One of the boys then pointed at my daughter.
“Oh, yeah? Well, then you’re our sister from another mother.” You guessed it. More giggles.
Now, in case you get the wrong idea, our kids were not making light of their relationships with each other or the fact we are blended. In fact, it was quite the opposite. It started out as a joke, but the children discovered a new, albeit kind of silly, way of demonstrating their understanding of sibling-hood. They knew exactly who they were and how they fit in with each other. Best of all, it didn’t make a difference how.
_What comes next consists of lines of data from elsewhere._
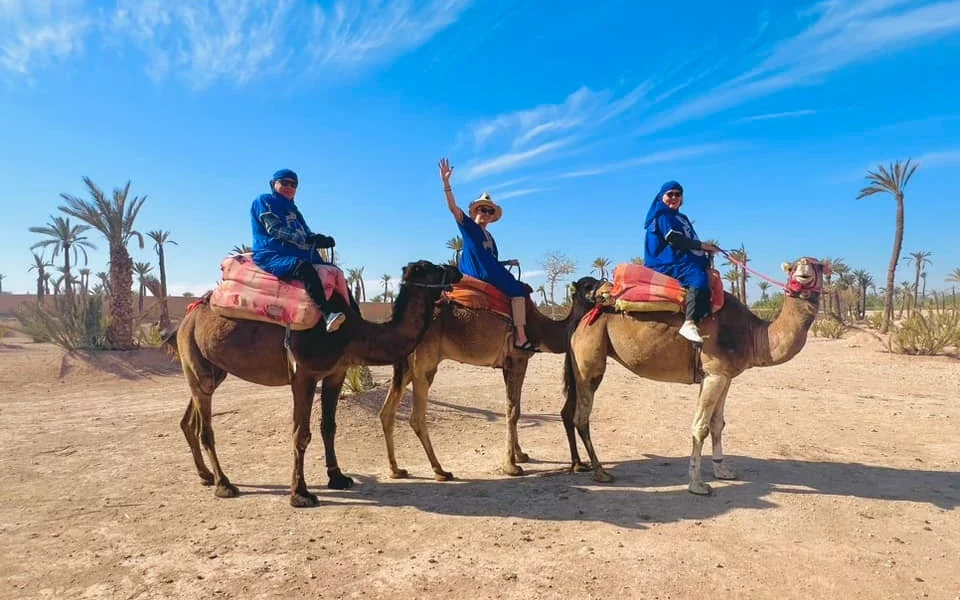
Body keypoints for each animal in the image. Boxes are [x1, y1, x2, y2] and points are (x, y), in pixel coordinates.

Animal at [164, 260, 462, 507]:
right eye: (432, 267)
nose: (457, 270)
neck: (351, 332)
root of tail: (186, 319)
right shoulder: (304, 375)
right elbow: (301, 433)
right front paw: (300, 494)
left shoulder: (336, 373)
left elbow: (328, 427)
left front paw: (338, 478)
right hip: (194, 357)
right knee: (206, 428)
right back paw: (224, 485)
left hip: (212, 369)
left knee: (190, 418)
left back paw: (205, 475)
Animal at [378, 276, 606, 479]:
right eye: (588, 285)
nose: (606, 288)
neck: (542, 330)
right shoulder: (518, 359)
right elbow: (513, 411)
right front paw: (511, 466)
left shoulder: (507, 365)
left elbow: (513, 407)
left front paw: (520, 455)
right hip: (425, 364)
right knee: (416, 417)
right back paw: (440, 470)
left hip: (406, 366)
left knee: (386, 412)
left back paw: (396, 470)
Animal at [563, 257, 829, 495]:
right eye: (792, 267)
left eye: (816, 265)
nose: (802, 272)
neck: (752, 334)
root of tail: (582, 320)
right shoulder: (714, 374)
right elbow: (700, 427)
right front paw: (697, 484)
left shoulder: (723, 376)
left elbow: (718, 423)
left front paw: (723, 471)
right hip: (590, 360)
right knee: (582, 416)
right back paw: (600, 471)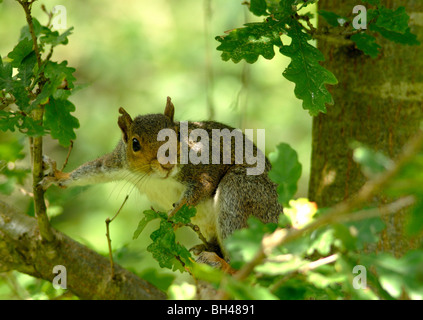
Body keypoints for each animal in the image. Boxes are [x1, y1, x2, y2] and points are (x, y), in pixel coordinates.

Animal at [42, 97, 282, 262]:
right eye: (135, 143)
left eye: (177, 134)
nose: (167, 164)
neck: (156, 177)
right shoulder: (117, 164)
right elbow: (92, 170)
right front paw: (58, 177)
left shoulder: (204, 167)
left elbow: (201, 188)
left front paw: (170, 221)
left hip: (243, 192)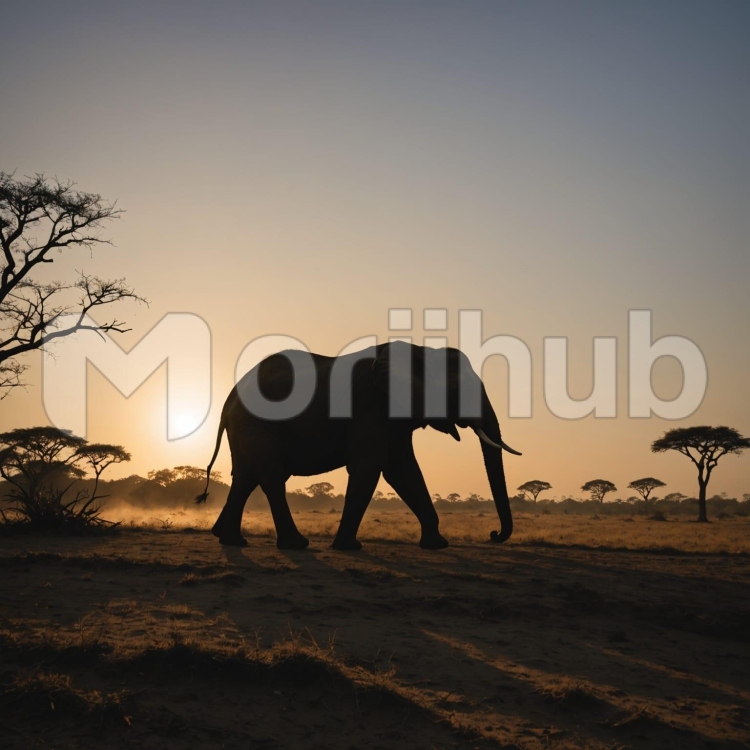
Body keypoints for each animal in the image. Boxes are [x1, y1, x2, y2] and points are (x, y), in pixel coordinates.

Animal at [197, 341, 521, 550]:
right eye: (457, 391)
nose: (494, 534)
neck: (421, 351)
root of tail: (230, 396)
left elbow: (404, 470)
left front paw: (437, 545)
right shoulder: (370, 407)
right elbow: (370, 469)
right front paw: (348, 548)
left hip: (247, 428)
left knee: (245, 477)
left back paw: (230, 540)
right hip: (259, 424)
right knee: (271, 477)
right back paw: (296, 545)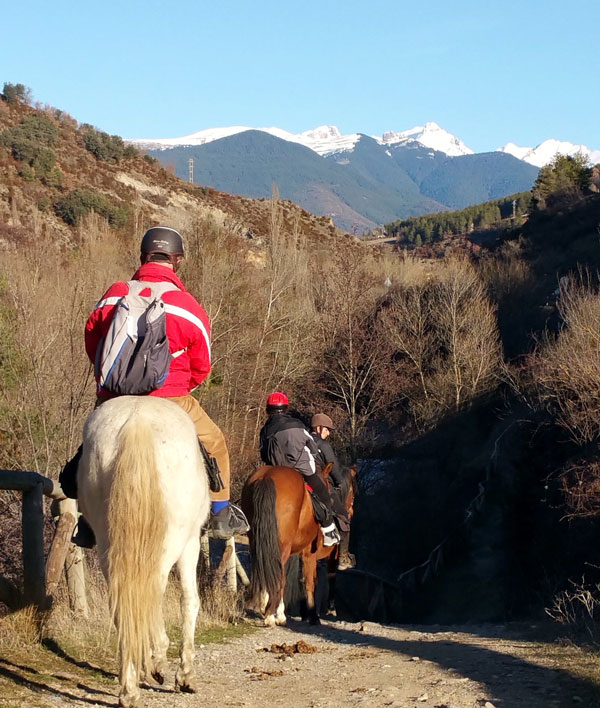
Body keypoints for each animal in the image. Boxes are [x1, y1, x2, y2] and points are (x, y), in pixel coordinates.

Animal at [77, 398, 210, 708]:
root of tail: (137, 420)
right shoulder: (190, 543)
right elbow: (190, 601)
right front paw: (184, 675)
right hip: (170, 544)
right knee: (152, 595)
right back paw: (156, 664)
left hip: (107, 544)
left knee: (122, 601)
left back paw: (129, 687)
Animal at [241, 464, 356, 624]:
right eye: (353, 491)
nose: (350, 511)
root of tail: (266, 476)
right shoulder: (314, 554)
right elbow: (314, 581)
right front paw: (315, 614)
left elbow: (300, 580)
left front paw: (304, 612)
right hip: (281, 549)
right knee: (279, 576)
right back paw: (272, 615)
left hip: (258, 544)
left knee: (264, 570)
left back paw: (266, 607)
They simply accepted each other as family, and knew they were accepted, too.
Sometimes, I wonder what makes it possible for my children to accept – even embrace – their family situation when so often I can’t even accept that I’m a part of God’s. Don’t get me wrong. I have been born again and I do believe that I’m part of God’s family. It’s just that when I think about all of the mistakes I’ve made in my life, a divorce being only one of them, I sometimes don’t feel good enough to be in God’s family.
I know, I know. I’ve read John 3:16 and I embrace it, but sometimes it’s hard to feel it. Do you ever feel this way? I’m not talking about doubting salvation. I’m talking about feeling unworthy, unaccepted, like I do not belong in this family of God’s.
Am I the only one?
If I could only see things as clearly as my kids do! They are brothers and sisters, and that’s all.
I am God’s daughter, and that’s all.
I’m not worthy, and yet, thanks to the resurrection, I am.
I accepted Him. He accepted me.
I belong to Him.
He still wants me.
I am His.
Psalms 24:1 says, ” The earth is the Lord’s, and everything in it. The world and all its people belong to him.”